Можно свести все к обычному разоблачению предателей и мыслефелонов, но это было бы слишком прозрачно; с другой стороны, если выдумать победу на фронте или триумфальное перевыполнение Девятой Трехлетки, то это повлечет за собой лишнюю мороку с переписыванием документов. Здесь требовалась чистая фантазия. И вдруг в памяти у Уинстона всплыл — можно сказать, готовым к употреблению — образ некоего товарища Огилви, недавно павшего в бою смертью храбрых. Бывали случаи, когда Большой Брат посвящал целый приказ по стране памяти какого-нибудь скромного рядового члена Партии, жизнь и смерть которого могли служить достойным примером. Что ж, на этот раз он почтит память товарища Огилви. Правда, никакого товарища Огилви никогда не существовало, но несколько печатных строк и пара липовых фотографий решат эту задачу.

Подумав секунду, Уинстон притянул к себе речепис и начал диктовать в привычной манере Большого Брата.
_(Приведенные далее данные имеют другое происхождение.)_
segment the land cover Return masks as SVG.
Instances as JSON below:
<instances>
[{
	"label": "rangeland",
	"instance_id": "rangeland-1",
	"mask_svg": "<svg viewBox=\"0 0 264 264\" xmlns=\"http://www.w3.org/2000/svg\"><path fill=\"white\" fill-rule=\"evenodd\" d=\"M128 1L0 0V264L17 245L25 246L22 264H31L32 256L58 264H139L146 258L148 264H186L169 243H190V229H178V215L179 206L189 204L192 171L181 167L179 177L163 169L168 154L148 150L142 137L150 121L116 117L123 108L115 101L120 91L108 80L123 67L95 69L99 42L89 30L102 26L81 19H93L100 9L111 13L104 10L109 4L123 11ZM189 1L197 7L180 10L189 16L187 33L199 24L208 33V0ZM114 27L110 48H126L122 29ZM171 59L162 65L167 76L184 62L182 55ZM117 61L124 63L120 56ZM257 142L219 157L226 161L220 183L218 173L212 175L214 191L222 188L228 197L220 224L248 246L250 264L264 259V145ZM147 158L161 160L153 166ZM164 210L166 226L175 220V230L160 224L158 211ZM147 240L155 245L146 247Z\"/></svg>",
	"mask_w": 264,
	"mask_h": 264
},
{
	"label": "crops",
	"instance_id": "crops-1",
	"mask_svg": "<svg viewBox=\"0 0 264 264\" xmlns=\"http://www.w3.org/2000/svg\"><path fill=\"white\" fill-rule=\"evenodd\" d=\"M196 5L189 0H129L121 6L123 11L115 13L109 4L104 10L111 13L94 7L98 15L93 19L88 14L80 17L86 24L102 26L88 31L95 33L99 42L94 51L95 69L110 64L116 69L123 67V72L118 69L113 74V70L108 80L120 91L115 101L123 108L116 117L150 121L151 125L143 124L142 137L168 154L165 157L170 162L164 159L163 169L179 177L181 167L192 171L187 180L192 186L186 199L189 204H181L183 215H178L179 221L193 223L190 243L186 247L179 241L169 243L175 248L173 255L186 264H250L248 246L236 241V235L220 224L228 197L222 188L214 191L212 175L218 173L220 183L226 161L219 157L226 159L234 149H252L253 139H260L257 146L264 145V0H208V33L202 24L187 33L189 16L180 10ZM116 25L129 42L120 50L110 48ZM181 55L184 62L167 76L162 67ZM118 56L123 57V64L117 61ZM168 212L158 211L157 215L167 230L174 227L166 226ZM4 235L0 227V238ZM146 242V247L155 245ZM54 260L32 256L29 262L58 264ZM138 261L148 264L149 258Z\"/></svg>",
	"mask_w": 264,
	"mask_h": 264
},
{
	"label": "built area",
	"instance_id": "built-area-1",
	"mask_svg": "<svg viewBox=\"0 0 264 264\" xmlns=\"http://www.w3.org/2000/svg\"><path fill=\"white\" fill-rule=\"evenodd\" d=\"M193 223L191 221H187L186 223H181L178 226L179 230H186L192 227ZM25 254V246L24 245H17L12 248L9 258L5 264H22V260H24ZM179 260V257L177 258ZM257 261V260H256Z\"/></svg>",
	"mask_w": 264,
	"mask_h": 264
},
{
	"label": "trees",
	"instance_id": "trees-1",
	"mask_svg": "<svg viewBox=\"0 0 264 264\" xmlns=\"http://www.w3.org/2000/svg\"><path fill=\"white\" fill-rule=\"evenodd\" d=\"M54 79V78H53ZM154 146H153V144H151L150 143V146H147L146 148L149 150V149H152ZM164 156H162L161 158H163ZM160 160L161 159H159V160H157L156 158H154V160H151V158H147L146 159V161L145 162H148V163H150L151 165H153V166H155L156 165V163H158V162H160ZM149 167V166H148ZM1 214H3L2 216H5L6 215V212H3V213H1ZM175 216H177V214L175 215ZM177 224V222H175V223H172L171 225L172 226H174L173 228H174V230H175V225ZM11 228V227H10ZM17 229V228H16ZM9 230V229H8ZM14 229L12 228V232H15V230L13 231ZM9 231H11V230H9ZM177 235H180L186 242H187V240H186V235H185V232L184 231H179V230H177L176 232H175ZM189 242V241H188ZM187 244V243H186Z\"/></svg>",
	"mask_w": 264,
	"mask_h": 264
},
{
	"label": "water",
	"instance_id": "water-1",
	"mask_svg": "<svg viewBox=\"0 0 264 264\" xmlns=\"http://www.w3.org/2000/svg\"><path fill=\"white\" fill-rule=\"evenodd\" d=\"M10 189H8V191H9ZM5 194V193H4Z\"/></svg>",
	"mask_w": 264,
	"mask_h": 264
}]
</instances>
Манера эта, одновременно военная и педантичная, легко имитировалась одним характерным приемом: нужно было задавать вопросы и тут же на них отвечать («Какой же урок извлечем мы из этого факта, товарищи? А урок — и вместе с тем один из базовых принципов Ангсоца — таков…» и т. д. и т. п.).

В возрасте трех лет товарищ Огилви отказался от всех игрушек, кроме барабана, автомата и вертолета. В шесть — на год раньше, в виде особого исключения — его приняли в Разведчики, а в девять он уже был командиром отряда. В одиннадцать, подслушав дядин разговор, он уловил в нем преступные тенденции и донес в Мыслеполицию. В семнадцать он стал районным руководителем молодежной лиги Антисекс. В девятнадцать изобрел ручную гранату, которую приняли на вооружение в Министерстве мира, и на первом же испытании она разнесла в клочья тридцать одного евразийского военнопленного. В двадцать три года товарищ Огилви погиб, выполняя свой долг. Пролетая над Индийским океаном с важными донесениями, он попал под атаку вражеских истребителей, привязал к себе пулемет, как грузило, и выпрыгнул из вертолета в глубокие воды со всеми секретными документами. О такой кончине, сказал Большой Брат, нельзя говорить без зависти. Затем Большой Брат добавил несколько замечаний о жизни товарища Огилви в целом, которая была отмечена чистотой и целеустремленностью. Он не пил, не курил и не знал иного досуга, кроме ежедневного часа в спортзале. Решив, что женитьба и забота о семье несовместимы с круглосуточным служением долгу, товарищ Огилви дал обет безбрачия. Он не вел никаких разговоров, кроме как о принципах Ангсоца, и не имел иной цели в жизни, кроме победы над евразийским врагом и разоблачения шпионов, вредителей, мыслефелонов и прочих предателей.